I imagine having my own practice that focuses on those with bipolar disorder and schizophrenia. I imagine partnering with a psychiatrist who can prescribe the necessary medication to my clientele as needed. These are the two psychiatric conditions for which my current medication (Invega) is prescribed to help neutralize. I imagine intervening at the point of psychosis and making a tangible difference in the trajectory of lives these conditions affect.
I understand psychosis, and I understand what it takes to make it back from the euphoric terror it projects. I know what crazy looks like, and I know it’s possible for the mind to gravitate back to reality. I got a chance to speak on this topic recently at a DBSA meeting where one of my friends was currently experiencing auditory hallucinations. Here’s the thing: they feel real. The smarter you are, the more work your mind can do to justify the realness of the effect. I was able to both empathize and share a bit of my story on the topic. I was able to share what helps me and how I chose not to turn down the darkest of paths that would have made the life I now stide for impossible.

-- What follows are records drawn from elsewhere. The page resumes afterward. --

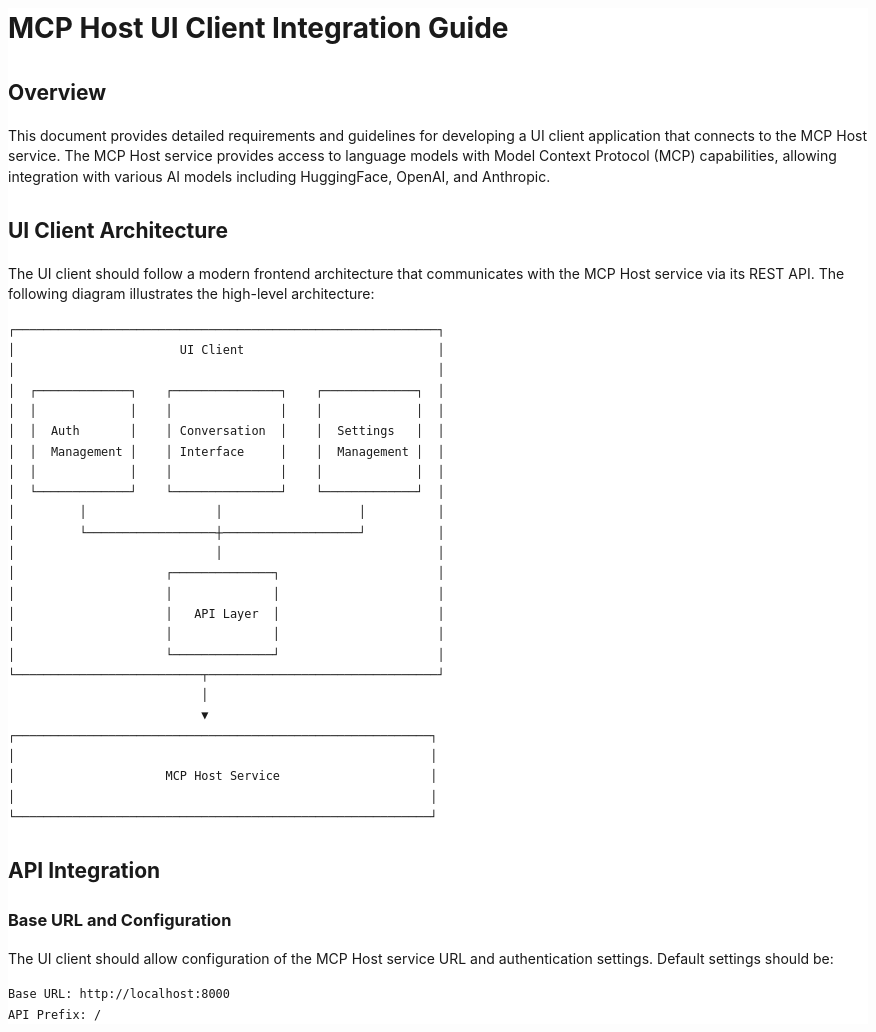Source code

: # MCP Host UI Client Integration Guide

## Overview

This document provides detailed requirements and guidelines for developing a UI client application that connects to the MCP Host service. The MCP Host service provides access to language models with Model Context Protocol (MCP) capabilities, allowing integration with various AI models including HuggingFace, OpenAI, and Anthropic.

## UI Client Architecture

The UI client should follow a modern frontend architecture that communicates with the MCP Host service via its REST API. The following diagram illustrates the high-level architecture:

```
┌───────────────────────────────────────────────────────────┐
│                       UI Client                           │
│                                                           │
│  ┌─────────────┐    ┌───────────────┐    ┌─────────────┐  │
│  │             │    │               │    │             │  │
│  │  Auth       │    │ Conversation  │    │  Settings   │  │
│  │  Management │    │ Interface     │    │  Management │  │
│  │             │    │               │    │             │  │
│  └─────────────┘    └───────────────┘    └─────────────┘  │
│         │                  │                   │          │
│         └──────────────────┼───────────────────┘          │
│                            │                              │
│                     ┌──────────────┐                      │
│                     │              │                      │
│                     │   API Layer  │                      │
│                     │              │                      │
│                     └──────────────┘                      │
└──────────────────────────┬────────────────────────────────┘
                           │
                           ▼
┌──────────────────────────────────────────────────────────┐
│                                                          │
│                     MCP Host Service                     │
│                                                          │
└──────────────────────────────────────────────────────────┘
```

## API Integration

### Base URL and Configuration

The UI client should allow configuration of the MCP Host service URL and authentication settings. Default settings should be:

```
Base URL: http://localhost:8000
API Prefix: /
```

Psychosis is the weaponization of imagination. The right medication shouldn’t take away one’s imagination but prompt one so afflicted with the necessary forethought of understanding. A healthy belief that these thoughts come from within. We traced the call to inside the house. Our imaginations tell us much about ourselves, how we see our place among others, and how we look to accomplish personal inspiration. The voices tell us what we are worried about and how said anxiety can harm us. The self-inflicted voice telling us we are unworthy and unloved.
Intrusive thoughts are nothing short of spiritual warfare as narrated in C.S. Lewis’s Screwtape Letters. Even a secular understanding can imagine how we must constantly battle the voice that appears under the horizon and between productive thought.
For now, I’m in between school semesters, gearing up for another week of my internship as I pray to impact my five-person case load battling addiction. I’m reading Mere Christianity, and hearing Lewis’s voice inspires me to write. Something of worth, I hope and imagine.